Nadam optimizer differences
Our TF-layers Nadam optimizer is basically the same as Adam except that we use use_nesterov=True for training_ops.apply_adam. It is based on TF 1.15 tensorflow/contrib/opt/python/training/nadam_optimizer.py. So it also has the same options as normal Adam:
- learning_rate=0.001
- beta1=0.9
- beta2=0.999
- epsilon=1e-8
I noticed that tf.keras.optimizers.experimental.Nadam has some different options:
- epsilon=1e-07
- weight_decay=None
- clipnorm=None
- clipvalue=None
- global_clipnorm=None
- use_ema=False
- ema_momentum=0.99
- ema_overwrite_frequency=None
Ok, I did not further look into this. The clipping and weight decay probably is added here to decouple it. The use_ema is disabled by default, so the ema_... options are not used. So maybe it is mostly the same. Except of a different epsilon default.

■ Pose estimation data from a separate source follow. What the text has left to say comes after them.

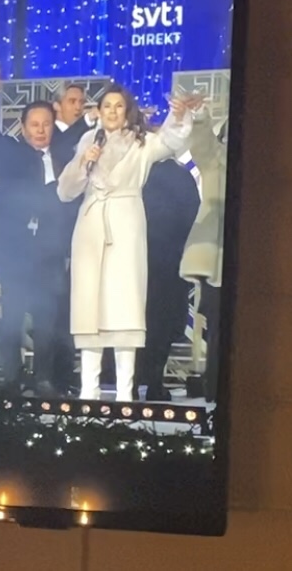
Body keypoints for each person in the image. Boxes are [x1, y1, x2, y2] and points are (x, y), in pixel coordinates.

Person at [56, 84, 194, 402]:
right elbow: (65, 191)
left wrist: (178, 115)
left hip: (125, 225)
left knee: (124, 305)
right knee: (89, 307)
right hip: (90, 226)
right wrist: (83, 163)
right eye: (107, 106)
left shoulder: (141, 143)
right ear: (99, 111)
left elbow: (171, 140)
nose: (112, 112)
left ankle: (124, 391)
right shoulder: (88, 141)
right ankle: (89, 389)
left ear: (127, 111)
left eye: (118, 106)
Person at [0, 100, 81, 397]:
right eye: (34, 125)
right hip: (16, 252)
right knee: (12, 317)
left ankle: (44, 379)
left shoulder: (64, 157)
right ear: (24, 128)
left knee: (48, 320)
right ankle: (11, 377)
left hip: (51, 251)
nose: (41, 130)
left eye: (46, 124)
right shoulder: (13, 155)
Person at [136, 156, 200, 400]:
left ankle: (131, 381)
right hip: (170, 261)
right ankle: (154, 382)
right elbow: (193, 216)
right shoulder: (180, 175)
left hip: (137, 259)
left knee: (136, 322)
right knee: (163, 326)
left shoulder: (136, 171)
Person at [179, 105, 227, 402]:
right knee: (219, 326)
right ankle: (216, 389)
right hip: (218, 259)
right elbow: (202, 144)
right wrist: (198, 114)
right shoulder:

See also: https://github.com/rwth-i6/returnn/issues/766#issuecomment-979216833 https://github.com/keras-team/keras/issues/15710
Now I noticed, in PyTorch, torch.optim.NAdam again has different options:
- lr=0.002
- eps=1e-08
- weight_decay=0
- momentum_decay=0.004
- decoupled_weight_decay=False
I specifically wonder about the momentum_decay. What is this?